▶ [Selected excerpt]
::::::::::
The early GC concept applies to those tumors with more superficial infiltration of the gastric wall. It is thought that cases of early GC are less likely to show invasion of blood and lymph vessels. Our data show that, compared with advanced GC, early GC exhibits less lymph node involvement (P = 0.001), less LVI (P = 0.001) and less BVI (P = 0.007) detected by IHC. However, studies of lymphatic network density in the normal gastric wall have found that the concentration of lymphatic vessels is considerably greater in the muscularis mucosa, which can be infiltrated in early GC[22].

The risk of lymph node metastasis in early GC is only 3.2% for the intramucosal and is approximately 19.2% when invasion reaches the submucosa[40]. Our results agree with these findings. We found two cases of early GC (11.2%) with invasion of the submucosa and lymph node metastasis. Conversely, in 59 cases of advanced GC (83.0%), the lymph nodes were positive for metastasis.

At present, non invasive imaging methods to properly evaluate the likelihood of lymph node metastasis in GC do not exist. Thus, lymph node staging in early GC still relies on the assessment of specific tumor characteristics that are related to increased lymph node metastasis, i.e., depth of tumor infiltration in the gastric wall, tumor size greater than 2.0 cm, Laurén histological classification and LVI. It is noteworthy that, among these factors, the presence of lymphatic vessel involvement is the most significant isolated predictive factor for the occurrence of lymph node metastasis[7]. Thus, it is essential to include LVI and BVI evaluation by IHC in routine pathologic protocols of GC surgical specimens.
::::::::::
▶ [Source data]
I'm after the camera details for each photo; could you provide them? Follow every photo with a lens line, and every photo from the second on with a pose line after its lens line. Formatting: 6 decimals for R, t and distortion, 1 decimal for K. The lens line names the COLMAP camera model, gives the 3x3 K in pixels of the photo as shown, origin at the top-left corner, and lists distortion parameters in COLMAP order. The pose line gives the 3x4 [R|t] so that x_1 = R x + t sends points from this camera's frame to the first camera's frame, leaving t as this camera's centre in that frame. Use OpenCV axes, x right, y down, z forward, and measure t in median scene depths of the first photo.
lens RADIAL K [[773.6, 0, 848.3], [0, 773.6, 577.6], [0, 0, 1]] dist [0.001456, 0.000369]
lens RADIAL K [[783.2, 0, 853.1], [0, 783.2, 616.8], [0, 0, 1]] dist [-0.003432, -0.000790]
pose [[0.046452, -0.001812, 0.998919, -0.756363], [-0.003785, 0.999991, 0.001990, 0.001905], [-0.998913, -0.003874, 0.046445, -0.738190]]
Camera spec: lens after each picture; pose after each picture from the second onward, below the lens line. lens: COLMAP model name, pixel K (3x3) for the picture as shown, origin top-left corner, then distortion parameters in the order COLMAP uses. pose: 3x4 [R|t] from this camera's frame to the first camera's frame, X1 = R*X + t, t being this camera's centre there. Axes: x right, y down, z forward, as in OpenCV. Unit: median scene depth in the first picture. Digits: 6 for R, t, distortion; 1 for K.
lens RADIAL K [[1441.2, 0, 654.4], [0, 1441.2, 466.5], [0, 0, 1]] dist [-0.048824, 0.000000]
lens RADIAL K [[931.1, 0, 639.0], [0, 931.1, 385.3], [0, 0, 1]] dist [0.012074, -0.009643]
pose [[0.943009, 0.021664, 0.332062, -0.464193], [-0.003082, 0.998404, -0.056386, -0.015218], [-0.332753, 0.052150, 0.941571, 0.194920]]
::::::::::
▶ [Exercises]
**a)** According to the gastric cancer excerpt, what share of advanced GC cases had lymph nodes positive for metastasis?
**b)** Please copy the gastric cancer excerpt from "At present, non" to "GC surgical specimens.".
**c)** Carry on writing the gastric cancer excerpt from where it stops.

▶ [Task answers]
**a)** 83.0% (59 cases).

**b)**
At present, non invasive imaging methods to properly evaluate the likelihood of lymph node metastasis in GC do not exist. Thus, lymph node staging in early GC still relies on the assessment of specific tumor characteristics that are related to increased lymph node metastasis, i.e., depth of tumor infiltration in the gastric wall, tumor size greater than 2.0 cm, Laurén histological classification and LVI. It is noteworthy that, among these factors, the presence of lymphatic vessel involvement is the most significant isolated predictive factor for the occurrence of lymph node metastasis[7]. Thus, it is essential to include LVI and BVI evaluation by IHC in routine pathologic protocols of GC surgical specimens.

**c)**
Gastrectomy with lymphadenectomy is indicated in poorly differentiated intramucosal carcinomas, with dimensions larger than 20 mm or in submucosal carcinomas. However, these criteria are quite strict and may result in unnecessary surgery. Gotoda et al[41] proposed more expanded criteria for the endoscopic treatment of early GC that combined histological type, LVI and BVI, ulceration and tumor size, thereby enabling the expansion of the universe of patients with early GC who could potentially be eligible for endoscopic resection, even with submucosal invasion.

The meta-analysis published by Kwee et al[40] revealed several variables significantly associated with the presence of lymph node metastasis in early GC. Most of these predictive factors may be perfectly evaluated through preoperative exams, endoscopy with biopsy and non-invasive imaging methods, such as computed tomography and endoscopic ultrasound. However, the presence or absence of LVI and BVI can only be judged by a histopathological study after tumor resection.

LVI and BVI must be systematically analyzed as the histological parameters with the greatest prognostic significance and as decisive factors in the choice of complementary adjuvant therapy. Therefore, we suggest that more sensitive and more specific methods be incorporated into the routine protocols for histopathological examination of GC.

Our results show that the application of IHC using two combined markers (CD34 and D2-40) provides a more accurate detection of LVI and BVI when compared to routine staining with HE. These findings may be of great value in clinical practice, especially in cases in which it is not possible to determine the precise lymph node status because of an insufficient number of lymph nodes or because lymphadenectomy was not performed.

ACKNOWLEDGMENTS

The authors would like to pay tribute to professor Ana Margarida MF Nogueira in recognition of her great contribuition to our work and to gastrointestinal pathology.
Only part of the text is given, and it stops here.